→ Extrait de l'article
# # # # #
La pression sur les compagnies minières s’accentue au Mali. Le gouvernement a saisi l’or produit par Barrick Gold sur le site Loulo-Gounkoto et mène la vie dure aux autres compagnies minières.
Le site Loulo-Gounkoto et la firme canadienne subit de plein fouet le bras de fer entre la junte militaire et les compagnies minières occidentales. Le deuxième producteur d’or au monde, le canadien Barrick Gold, a annoncé que les autorités militaires, qui ont pris le pouvoir en 2020, ont commencé à saisir l’or disponible sur le site pour le transférer vers une banque dépositaire. Le samedi 11 janvier dernier, deux hélicoptères de l’armée de l’air se sont posés aux abords de la mine de Loulo-Gounkoto avec une vingtaine de militaires armés. Ces derniers ont saisi trois tonnes d’or sur ordre de la justice malienne, en litige fiscal avec la société canadienne Barrick Gold, qui exploite le site depuis 2018.
# # # # #
→ Données enregistrées
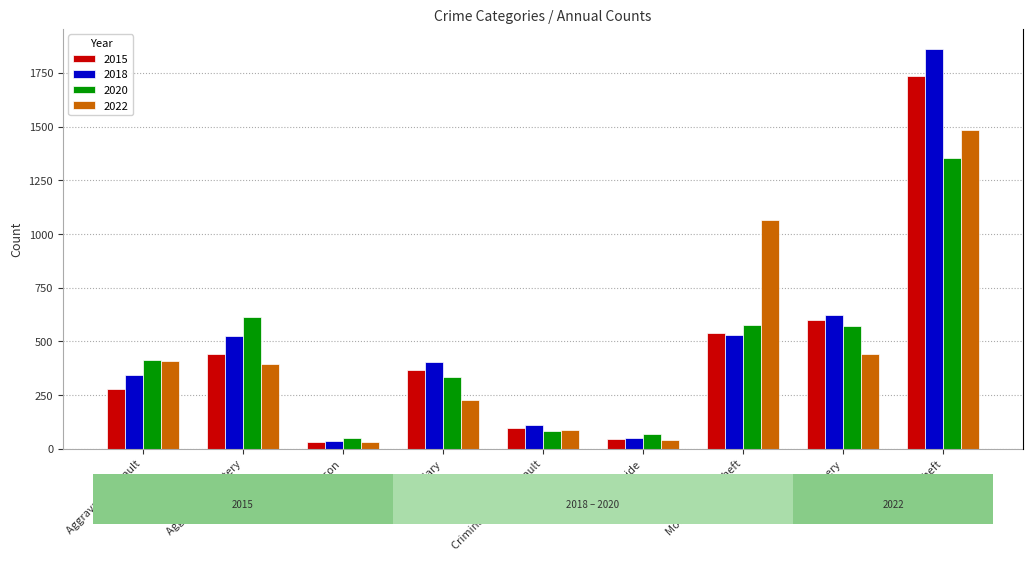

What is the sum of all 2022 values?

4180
# # # # #
→ Questions d'étude
1) Recopiez l'article sur la saisie d'or au Mali en commençant par « Le site Loulo-Gounkoto et la » et en allant jusqu'à « site depuis 2018. », et remplacez « hélicoptères » par « avions ».
2) Poursuivez l'article sur la saisie d'or au Mali après sa dernière phrase, s'il vous plaît.
Les données forment un ensemble distinct de l'article sur la saisie d'or au Mali.

→ Réponses aux exercices
1)
Le site Loulo-Gounkoto et la firme canadienne subit de plein fouet le bras de fer entre la junte militaire et les compagnies minières occidentales. Le deuxième producteur d’or au monde, le canadien Barrick Gold, a annoncé que les autorités militaires, qui ont pris le pouvoir en 2020, ont commencé à saisir l’or disponible sur le site pour le transférer vers une banque dépositaire. Le samedi 11 janvier dernier, deux avions de l’armée de l’air se sont posés aux abords de la mine de Loulo-Gounkoto avec une vingtaine de militaires armés. Ces derniers ont saisi trois tonnes d’or sur ordre de la justice malienne, en litige fiscal avec la société canadienne Barrick Gold, qui exploite le site depuis 2018.

2)
En effet, au cours de l’année 2022, les autorités maliennes ont réalisé un audit complet de toutes les concessions minières, et font depuis pression sur les compagnies pour renégocier les contrats et imposer le nouveau code minier. Selon le gouvernement malien, Barrick Gold doit payer des arriérés de taxes et appliquer la nouvelle version du code minier. La compagnie estime pour sa part que l’audit est biaisé et en conséquence ne concerne nullement les activités de Barrick dans le pays.
Loulo-Gounkoto, une mine vitale pour l’économie malienne
Loulo-Gounkoto est l’une des plus grandes mines d’or au monde. En 2023, elle représentait un tiers des exportations officielles d’or malien et a généré 433 millions de dollars de revenus pour le gouvernement, qui en détient 20 % et Barrick 80 %. Au cours de cette année, la mine de Loulo-Gounkoto a produit 19 tonnes d’or, soit près d’un tiers de la production totale du Mali, évaluée à 65 tonnes.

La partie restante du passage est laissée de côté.